- [WHAT YOU WILL DO]: Write out all of the material below line for line, with nothing changed.

- [MATERIALS PROVIDED]:
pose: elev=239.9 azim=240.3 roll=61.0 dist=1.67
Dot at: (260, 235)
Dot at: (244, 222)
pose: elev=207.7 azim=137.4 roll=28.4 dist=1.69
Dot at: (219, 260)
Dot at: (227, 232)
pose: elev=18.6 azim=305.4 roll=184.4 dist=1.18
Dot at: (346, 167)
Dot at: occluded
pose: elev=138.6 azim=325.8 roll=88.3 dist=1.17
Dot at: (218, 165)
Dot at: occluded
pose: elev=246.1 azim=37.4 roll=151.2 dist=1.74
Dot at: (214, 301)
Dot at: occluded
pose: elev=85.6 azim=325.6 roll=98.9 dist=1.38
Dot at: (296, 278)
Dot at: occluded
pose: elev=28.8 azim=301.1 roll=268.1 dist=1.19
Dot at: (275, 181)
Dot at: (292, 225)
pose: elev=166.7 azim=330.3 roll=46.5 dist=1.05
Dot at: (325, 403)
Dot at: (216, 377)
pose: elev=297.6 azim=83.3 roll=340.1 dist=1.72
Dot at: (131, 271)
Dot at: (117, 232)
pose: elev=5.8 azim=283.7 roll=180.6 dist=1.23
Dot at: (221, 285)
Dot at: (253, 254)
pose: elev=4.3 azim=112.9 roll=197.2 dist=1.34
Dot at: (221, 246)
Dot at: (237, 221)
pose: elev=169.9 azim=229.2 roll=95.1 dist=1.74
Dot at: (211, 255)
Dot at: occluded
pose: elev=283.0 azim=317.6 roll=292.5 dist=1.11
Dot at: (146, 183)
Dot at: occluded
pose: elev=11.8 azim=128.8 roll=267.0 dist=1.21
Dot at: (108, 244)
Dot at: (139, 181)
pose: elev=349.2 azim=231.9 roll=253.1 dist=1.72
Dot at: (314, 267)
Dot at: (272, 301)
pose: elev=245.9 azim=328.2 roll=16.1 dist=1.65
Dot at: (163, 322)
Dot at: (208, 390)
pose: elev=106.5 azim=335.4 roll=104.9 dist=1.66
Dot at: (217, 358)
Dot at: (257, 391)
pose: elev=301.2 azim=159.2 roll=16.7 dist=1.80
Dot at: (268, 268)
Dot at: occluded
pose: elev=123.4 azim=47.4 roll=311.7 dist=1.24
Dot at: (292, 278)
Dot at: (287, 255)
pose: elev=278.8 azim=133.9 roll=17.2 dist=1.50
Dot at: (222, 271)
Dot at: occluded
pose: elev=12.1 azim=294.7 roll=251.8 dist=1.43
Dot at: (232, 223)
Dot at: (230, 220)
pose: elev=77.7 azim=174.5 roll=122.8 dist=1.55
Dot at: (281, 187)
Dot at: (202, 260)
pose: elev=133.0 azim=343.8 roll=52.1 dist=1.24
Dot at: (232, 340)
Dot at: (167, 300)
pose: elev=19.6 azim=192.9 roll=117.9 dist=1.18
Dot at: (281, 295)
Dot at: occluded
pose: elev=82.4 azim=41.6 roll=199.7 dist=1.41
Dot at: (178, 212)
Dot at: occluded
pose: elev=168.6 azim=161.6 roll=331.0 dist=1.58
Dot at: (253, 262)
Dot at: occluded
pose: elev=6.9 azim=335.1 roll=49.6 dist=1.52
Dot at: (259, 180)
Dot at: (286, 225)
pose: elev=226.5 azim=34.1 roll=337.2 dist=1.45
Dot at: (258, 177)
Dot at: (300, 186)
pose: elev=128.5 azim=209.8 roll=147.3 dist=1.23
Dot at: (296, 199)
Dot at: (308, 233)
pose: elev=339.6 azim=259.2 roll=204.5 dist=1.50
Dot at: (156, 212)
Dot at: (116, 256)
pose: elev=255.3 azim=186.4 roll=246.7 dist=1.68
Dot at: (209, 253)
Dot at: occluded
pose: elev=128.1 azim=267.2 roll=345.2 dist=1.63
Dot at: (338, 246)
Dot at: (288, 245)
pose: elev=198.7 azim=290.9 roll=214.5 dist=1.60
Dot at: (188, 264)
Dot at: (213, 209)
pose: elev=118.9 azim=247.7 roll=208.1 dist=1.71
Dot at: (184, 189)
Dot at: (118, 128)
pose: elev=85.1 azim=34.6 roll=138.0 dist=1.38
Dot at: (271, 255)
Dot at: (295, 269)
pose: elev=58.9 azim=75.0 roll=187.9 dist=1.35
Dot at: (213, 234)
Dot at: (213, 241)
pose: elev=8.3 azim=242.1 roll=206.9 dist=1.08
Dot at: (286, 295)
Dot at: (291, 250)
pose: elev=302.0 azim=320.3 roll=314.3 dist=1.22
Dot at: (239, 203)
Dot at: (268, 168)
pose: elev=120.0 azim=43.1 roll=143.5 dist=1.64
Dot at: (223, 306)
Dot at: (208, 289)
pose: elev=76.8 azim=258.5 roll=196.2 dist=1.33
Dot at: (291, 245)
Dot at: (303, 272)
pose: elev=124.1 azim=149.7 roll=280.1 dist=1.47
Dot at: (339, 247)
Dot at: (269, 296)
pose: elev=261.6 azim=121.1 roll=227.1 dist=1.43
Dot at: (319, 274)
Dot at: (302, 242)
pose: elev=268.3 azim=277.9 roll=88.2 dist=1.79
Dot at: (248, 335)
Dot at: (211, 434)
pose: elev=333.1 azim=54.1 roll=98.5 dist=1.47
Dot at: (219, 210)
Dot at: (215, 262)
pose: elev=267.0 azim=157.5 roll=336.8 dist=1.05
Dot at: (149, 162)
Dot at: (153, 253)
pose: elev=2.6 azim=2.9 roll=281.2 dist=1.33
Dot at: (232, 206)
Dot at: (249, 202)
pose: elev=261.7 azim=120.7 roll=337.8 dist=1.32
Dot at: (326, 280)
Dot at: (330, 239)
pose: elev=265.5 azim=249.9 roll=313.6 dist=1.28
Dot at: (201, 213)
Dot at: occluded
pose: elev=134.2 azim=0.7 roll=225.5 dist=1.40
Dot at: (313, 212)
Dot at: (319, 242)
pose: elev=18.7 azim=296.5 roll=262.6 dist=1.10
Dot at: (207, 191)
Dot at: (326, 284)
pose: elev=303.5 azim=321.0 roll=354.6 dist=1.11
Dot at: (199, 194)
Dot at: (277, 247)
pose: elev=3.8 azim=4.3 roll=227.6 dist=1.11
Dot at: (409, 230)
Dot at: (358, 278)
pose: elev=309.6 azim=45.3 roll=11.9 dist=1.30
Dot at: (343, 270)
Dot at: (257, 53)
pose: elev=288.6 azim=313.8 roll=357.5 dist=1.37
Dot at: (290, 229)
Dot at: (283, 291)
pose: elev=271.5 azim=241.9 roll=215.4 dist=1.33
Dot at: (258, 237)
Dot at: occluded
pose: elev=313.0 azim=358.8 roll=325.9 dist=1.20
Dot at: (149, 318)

- [EXPECTED ANSWER]:
pose: elev=239.9 azim=240.3 roll=61.0 dist=1.67
Dot at: (260, 235)
Dot at: (244, 222)
pose: elev=207.7 azim=137.4 roll=28.4 dist=1.69
Dot at: (219, 260)
Dot at: (227, 232)
pose: elev=18.6 azim=305.4 roll=184.4 dist=1.18
Dot at: (346, 167)
Dot at: occluded
pose: elev=138.6 azim=325.8 roll=88.3 dist=1.17
Dot at: (218, 165)
Dot at: occluded
pose: elev=246.1 azim=37.4 roll=151.2 dist=1.74
Dot at: (214, 301)
Dot at: occluded
pose: elev=85.6 azim=325.6 roll=98.9 dist=1.38
Dot at: (296, 278)
Dot at: occluded
pose: elev=28.8 azim=301.1 roll=268.1 dist=1.19
Dot at: (275, 181)
Dot at: (292, 225)
pose: elev=166.7 azim=330.3 roll=46.5 dist=1.05
Dot at: (325, 403)
Dot at: (216, 377)
pose: elev=297.6 azim=83.3 roll=340.1 dist=1.72
Dot at: (131, 271)
Dot at: (117, 232)
pose: elev=5.8 azim=283.7 roll=180.6 dist=1.23
Dot at: (221, 285)
Dot at: (253, 254)
pose: elev=4.3 azim=112.9 roll=197.2 dist=1.34
Dot at: (221, 246)
Dot at: (237, 221)
pose: elev=169.9 azim=229.2 roll=95.1 dist=1.74
Dot at: (211, 255)
Dot at: occluded
pose: elev=283.0 azim=317.6 roll=292.5 dist=1.11
Dot at: (146, 183)
Dot at: occluded
pose: elev=11.8 azim=128.8 roll=267.0 dist=1.21
Dot at: (108, 244)
Dot at: (139, 181)
pose: elev=349.2 azim=231.9 roll=253.1 dist=1.72
Dot at: (314, 267)
Dot at: (272, 301)
pose: elev=245.9 azim=328.2 roll=16.1 dist=1.65
Dot at: (163, 322)
Dot at: (208, 390)
pose: elev=106.5 azim=335.4 roll=104.9 dist=1.66
Dot at: (217, 358)
Dot at: (257, 391)
pose: elev=301.2 azim=159.2 roll=16.7 dist=1.80
Dot at: (268, 268)
Dot at: occluded
pose: elev=123.4 azim=47.4 roll=311.7 dist=1.24
Dot at: (292, 278)
Dot at: (287, 255)
pose: elev=278.8 azim=133.9 roll=17.2 dist=1.50
Dot at: (222, 271)
Dot at: occluded
pose: elev=12.1 azim=294.7 roll=251.8 dist=1.43
Dot at: (232, 223)
Dot at: (230, 220)
pose: elev=77.7 azim=174.5 roll=122.8 dist=1.55
Dot at: (281, 187)
Dot at: (202, 260)
pose: elev=133.0 azim=343.8 roll=52.1 dist=1.24
Dot at: (232, 340)
Dot at: (167, 300)
pose: elev=19.6 azim=192.9 roll=117.9 dist=1.18
Dot at: (281, 295)
Dot at: occluded
pose: elev=82.4 azim=41.6 roll=199.7 dist=1.41
Dot at: (178, 212)
Dot at: occluded
pose: elev=168.6 azim=161.6 roll=331.0 dist=1.58
Dot at: (253, 262)
Dot at: occluded
pose: elev=6.9 azim=335.1 roll=49.6 dist=1.52
Dot at: (259, 180)
Dot at: (286, 225)
pose: elev=226.5 azim=34.1 roll=337.2 dist=1.45
Dot at: (258, 177)
Dot at: (300, 186)
pose: elev=128.5 azim=209.8 roll=147.3 dist=1.23
Dot at: (296, 199)
Dot at: (308, 233)
pose: elev=339.6 azim=259.2 roll=204.5 dist=1.50
Dot at: (156, 212)
Dot at: (116, 256)
pose: elev=255.3 azim=186.4 roll=246.7 dist=1.68
Dot at: (209, 253)
Dot at: occluded
pose: elev=128.1 azim=267.2 roll=345.2 dist=1.63
Dot at: (338, 246)
Dot at: (288, 245)
pose: elev=198.7 azim=290.9 roll=214.5 dist=1.60
Dot at: (188, 264)
Dot at: (213, 209)
pose: elev=118.9 azim=247.7 roll=208.1 dist=1.71
Dot at: (184, 189)
Dot at: (118, 128)
pose: elev=85.1 azim=34.6 roll=138.0 dist=1.38
Dot at: (271, 255)
Dot at: (295, 269)
pose: elev=58.9 azim=75.0 roll=187.9 dist=1.35
Dot at: (213, 234)
Dot at: (213, 241)
pose: elev=8.3 azim=242.1 roll=206.9 dist=1.08
Dot at: (286, 295)
Dot at: (291, 250)
pose: elev=302.0 azim=320.3 roll=314.3 dist=1.22
Dot at: (239, 203)
Dot at: (268, 168)
pose: elev=120.0 azim=43.1 roll=143.5 dist=1.64
Dot at: (223, 306)
Dot at: (208, 289)
pose: elev=76.8 azim=258.5 roll=196.2 dist=1.33
Dot at: (291, 245)
Dot at: (303, 272)
pose: elev=124.1 azim=149.7 roll=280.1 dist=1.47
Dot at: (339, 247)
Dot at: (269, 296)
pose: elev=261.6 azim=121.1 roll=227.1 dist=1.43
Dot at: (319, 274)
Dot at: (302, 242)
pose: elev=268.3 azim=277.9 roll=88.2 dist=1.79
Dot at: (248, 335)
Dot at: (211, 434)
pose: elev=333.1 azim=54.1 roll=98.5 dist=1.47
Dot at: (219, 210)
Dot at: (215, 262)
pose: elev=267.0 azim=157.5 roll=336.8 dist=1.05
Dot at: (149, 162)
Dot at: (153, 253)
pose: elev=2.6 azim=2.9 roll=281.2 dist=1.33
Dot at: (232, 206)
Dot at: (249, 202)
pose: elev=261.7 azim=120.7 roll=337.8 dist=1.32
Dot at: (326, 280)
Dot at: (330, 239)
pose: elev=265.5 azim=249.9 roll=313.6 dist=1.28
Dot at: (201, 213)
Dot at: occluded
pose: elev=134.2 azim=0.7 roll=225.5 dist=1.40
Dot at: (313, 212)
Dot at: (319, 242)
pose: elev=18.7 azim=296.5 roll=262.6 dist=1.10
Dot at: (207, 191)
Dot at: (326, 284)
pose: elev=303.5 azim=321.0 roll=354.6 dist=1.11
Dot at: (199, 194)
Dot at: (277, 247)
pose: elev=3.8 azim=4.3 roll=227.6 dist=1.11
Dot at: (409, 230)
Dot at: (358, 278)
pose: elev=309.6 azim=45.3 roll=11.9 dist=1.30
Dot at: (343, 270)
Dot at: (257, 53)
pose: elev=288.6 azim=313.8 roll=357.5 dist=1.37
Dot at: (290, 229)
Dot at: (283, 291)
pose: elev=271.5 azim=241.9 roll=215.4 dist=1.33
Dot at: (258, 237)
Dot at: occluded
pose: elev=313.0 azim=358.8 roll=325.9 dist=1.20
Dot at: (149, 318)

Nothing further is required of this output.